Trecho citado:
────────────────────

Dias Sim, para reforçar sua atividade
política de acordo com os seus interesses.
Esta é uma camuflagem da função
política e ideológica da avaliação.
Muito mais que uma epistemologia, a avaliação
é uma concepção de mundo que
tem, portanto, uma determinada orientação
de vida.
JU Essa distorção
norteia os princípio do Provão?
Dias Sem dúvida. Trata-se de
um instrumento de avaliação que passou
a representar a própria avaliação.
No fundo, trata-se de uma prova que acabou se transformando
em instrumento que assume o significado de avaliação,
como se a avaliação fosse só
um instrumento.
JU Em seu último
livro, Avaliação Políticas
Educacionais e Reformas da Educação
Superior [Cortez Editora, 2003], o senhor sustenta
que o Provão embute um viés ideológico
notadamente neoliberal. O senhor poderia explicar?
Dias É claro que um governo neoliberal
só pode adotar, por coerência, uma avaliação
neoliberal. Qual era a política do governo
anterior, cujos efeitos estamos vendo até hoje?
Ela esteve em gestação durante os anos
de 1995 e 1996, antes da homologação
da Lei de Diretrizes Básicas da Educação,
que de alguma forma continha os lineamentos básicos
para toda uma política de educação
superior. A regulação dessa política
veio obviamente com uma enxurrada normativa criada
pelo ministro da Educação da época,
Paulo Renato. Esse conjunto de normas que acompanha
a LDB tinha e tem como finalidade básica
a modernização da educação
superior, neste caso entendida como privatização
da educação superior.
JU Quais foram os problemas
decorrentes dessa privatização?
Dias É algo um pouco diferente
do mundo empresarial, onde você compra, adquire
e passa a ser proprietário. Na área
da educação, a privatização
é mais ideológica, tem a ver com concepção
de mundo. Há uma privatização
inclusive da educação pública.

────────────────────

Registros:
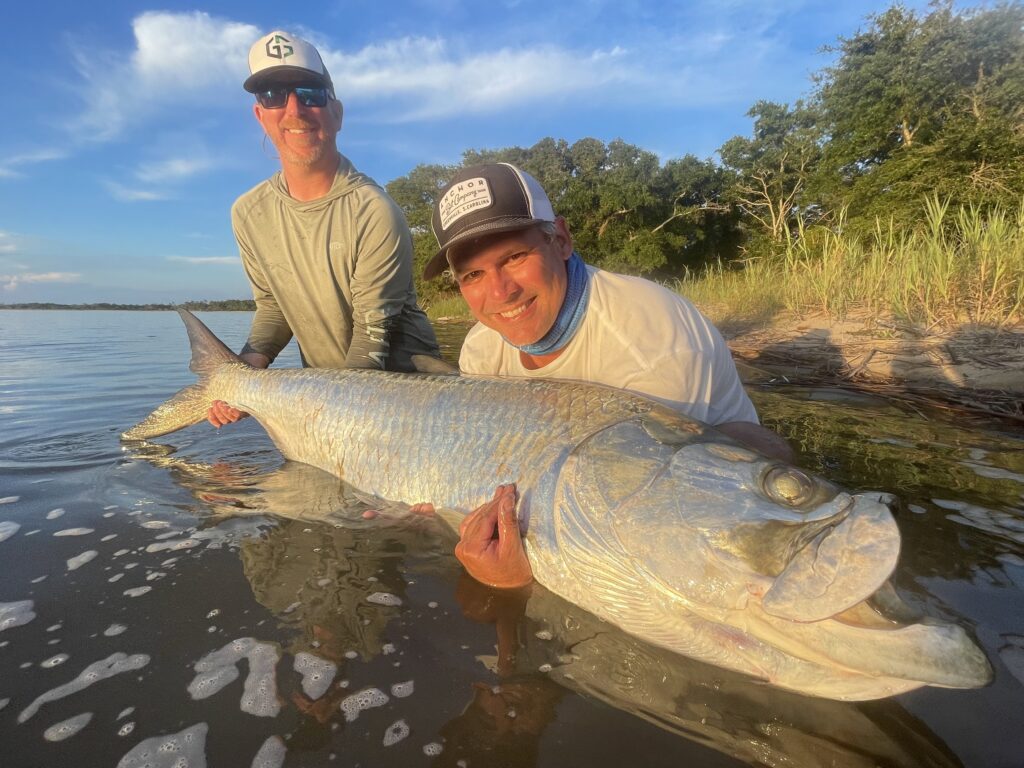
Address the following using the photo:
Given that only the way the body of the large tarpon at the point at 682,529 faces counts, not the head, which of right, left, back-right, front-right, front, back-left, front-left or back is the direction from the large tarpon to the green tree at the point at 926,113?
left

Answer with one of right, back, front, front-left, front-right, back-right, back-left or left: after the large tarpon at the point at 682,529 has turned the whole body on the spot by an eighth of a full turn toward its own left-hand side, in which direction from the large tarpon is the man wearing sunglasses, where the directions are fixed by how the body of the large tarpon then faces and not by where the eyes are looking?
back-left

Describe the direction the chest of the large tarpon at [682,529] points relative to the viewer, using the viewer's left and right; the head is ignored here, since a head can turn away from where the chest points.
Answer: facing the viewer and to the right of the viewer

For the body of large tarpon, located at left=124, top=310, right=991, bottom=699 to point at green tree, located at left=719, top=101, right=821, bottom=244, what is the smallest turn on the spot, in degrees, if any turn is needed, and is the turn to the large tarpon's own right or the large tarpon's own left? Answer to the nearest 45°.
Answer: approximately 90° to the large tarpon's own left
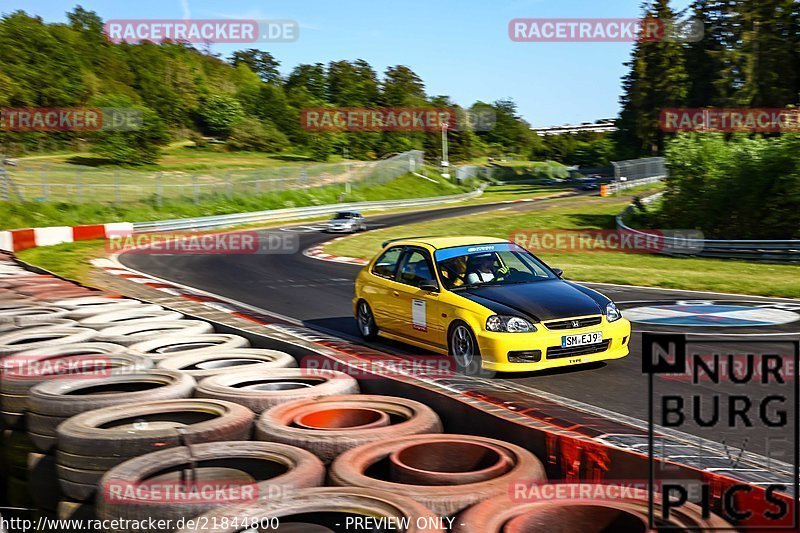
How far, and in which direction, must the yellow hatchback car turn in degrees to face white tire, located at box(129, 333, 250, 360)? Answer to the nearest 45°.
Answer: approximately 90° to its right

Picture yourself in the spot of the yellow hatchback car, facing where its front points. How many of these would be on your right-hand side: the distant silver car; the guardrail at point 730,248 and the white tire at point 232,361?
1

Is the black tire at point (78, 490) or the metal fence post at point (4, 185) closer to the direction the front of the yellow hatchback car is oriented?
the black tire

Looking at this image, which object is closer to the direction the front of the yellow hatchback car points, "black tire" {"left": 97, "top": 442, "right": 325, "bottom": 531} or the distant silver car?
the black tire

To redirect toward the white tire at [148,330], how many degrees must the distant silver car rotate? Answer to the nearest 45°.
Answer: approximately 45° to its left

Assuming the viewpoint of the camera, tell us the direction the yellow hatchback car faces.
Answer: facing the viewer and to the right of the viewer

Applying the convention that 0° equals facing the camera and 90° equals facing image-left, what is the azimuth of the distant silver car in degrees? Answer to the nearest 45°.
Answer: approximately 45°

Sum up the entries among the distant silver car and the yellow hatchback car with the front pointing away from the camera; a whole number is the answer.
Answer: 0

────────────────────

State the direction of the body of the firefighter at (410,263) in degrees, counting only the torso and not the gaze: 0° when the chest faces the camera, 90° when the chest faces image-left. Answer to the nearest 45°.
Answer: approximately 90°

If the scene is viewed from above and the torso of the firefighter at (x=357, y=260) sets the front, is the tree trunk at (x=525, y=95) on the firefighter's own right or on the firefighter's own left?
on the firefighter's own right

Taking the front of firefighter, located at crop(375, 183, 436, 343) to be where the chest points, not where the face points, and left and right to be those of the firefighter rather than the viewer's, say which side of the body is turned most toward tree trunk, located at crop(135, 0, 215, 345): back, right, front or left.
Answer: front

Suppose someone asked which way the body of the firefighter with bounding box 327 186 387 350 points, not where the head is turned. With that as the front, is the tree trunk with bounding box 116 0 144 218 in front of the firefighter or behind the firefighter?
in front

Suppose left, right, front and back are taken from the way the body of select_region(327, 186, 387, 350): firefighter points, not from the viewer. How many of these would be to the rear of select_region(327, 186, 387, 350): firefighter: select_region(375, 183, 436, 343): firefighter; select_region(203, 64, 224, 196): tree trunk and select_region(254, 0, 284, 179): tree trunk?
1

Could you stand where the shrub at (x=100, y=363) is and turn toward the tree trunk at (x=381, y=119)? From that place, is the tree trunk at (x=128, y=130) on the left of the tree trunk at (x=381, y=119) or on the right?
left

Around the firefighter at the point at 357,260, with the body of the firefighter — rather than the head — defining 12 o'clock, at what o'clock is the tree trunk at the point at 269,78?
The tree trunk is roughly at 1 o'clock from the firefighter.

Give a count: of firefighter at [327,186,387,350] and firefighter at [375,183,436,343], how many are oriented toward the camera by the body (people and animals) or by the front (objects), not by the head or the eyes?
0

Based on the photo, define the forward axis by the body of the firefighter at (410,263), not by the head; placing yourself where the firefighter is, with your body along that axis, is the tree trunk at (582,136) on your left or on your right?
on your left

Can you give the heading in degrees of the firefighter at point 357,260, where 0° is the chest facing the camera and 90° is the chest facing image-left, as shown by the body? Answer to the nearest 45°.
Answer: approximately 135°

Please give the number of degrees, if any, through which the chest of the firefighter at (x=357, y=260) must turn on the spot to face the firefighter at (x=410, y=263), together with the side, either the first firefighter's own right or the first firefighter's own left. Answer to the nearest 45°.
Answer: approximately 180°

────────────────────

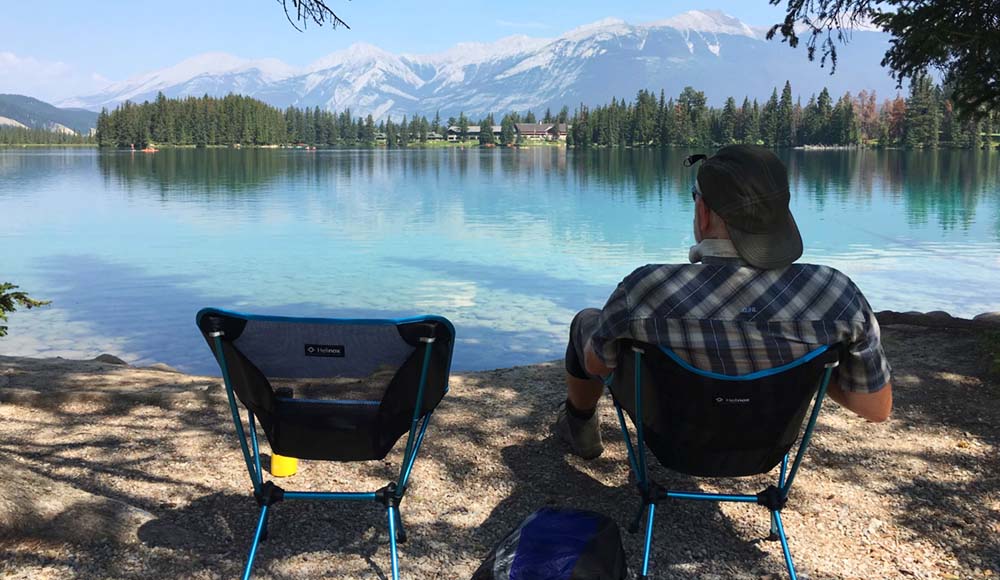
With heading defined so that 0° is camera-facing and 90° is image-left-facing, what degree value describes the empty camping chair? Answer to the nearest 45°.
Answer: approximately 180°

────────────────────

Tarefa:
Dê sequência ao trecho citado, a entrevista sobre a avaliação e a privatização do ensino superior, a partir da última frase dele. Os registros não servem para nada aqui.

Resposta escrita:
Em outras palavras, é a construção
de um modelo de educação superior mais
ajustado às necessidades do mercado.
JU O Provão está
neste contexto?
Dias Claro. O Provão, e/ou qualquer
outro instrumento que mede desempenhos de estudantes
em escala nacional, tem muito mais uma função
de orientação de mercado do que uma
função pedagógica. A literatura
da área constatou há muito que não
existe qualquer função educativa num
exame geral. O Provão é um instrumento
que pretendia ser de regulação, mas
isso não ocorreu. Todos que pretendiam abrir
um curso, abriram e nenhum curso foi fechado.
JU Mas uma das propostas
do Provão era a de justamente fechar os cursos
reprovados...
Dias Nos últimos cinco anos houve
um crescimento de 105% na expansão da educação
superior, basicamente privada e nenhum curso foi fechado.
Acho que seria injusto fechar, porque se trata de
um instrumento que não é confiável.
O Provão se propunha a fechar os cursos D
e E. Não fechou, como também
não regulou a demanda. Os cursos D
e E, que são os piores, obviamente
deveriam perder estudantes e não perderam.
Os números do Inep [Instituto Nacional de Estudos
e Pesquisas Educacionais] mostram exatamente o contrário
em muitos casos. Por outro lado, os cursos A
e B não ampliaram sua demanda.
Ou seja, trata-se de um instrumento que não
interfere na questão do mercado, de oferta/demanda.
A função de mercado do Provão
é muito discutível e do ponto de vista
pedagógico ele não tem valor.
JU O Provão, então,
não pode ser visto como avaliação?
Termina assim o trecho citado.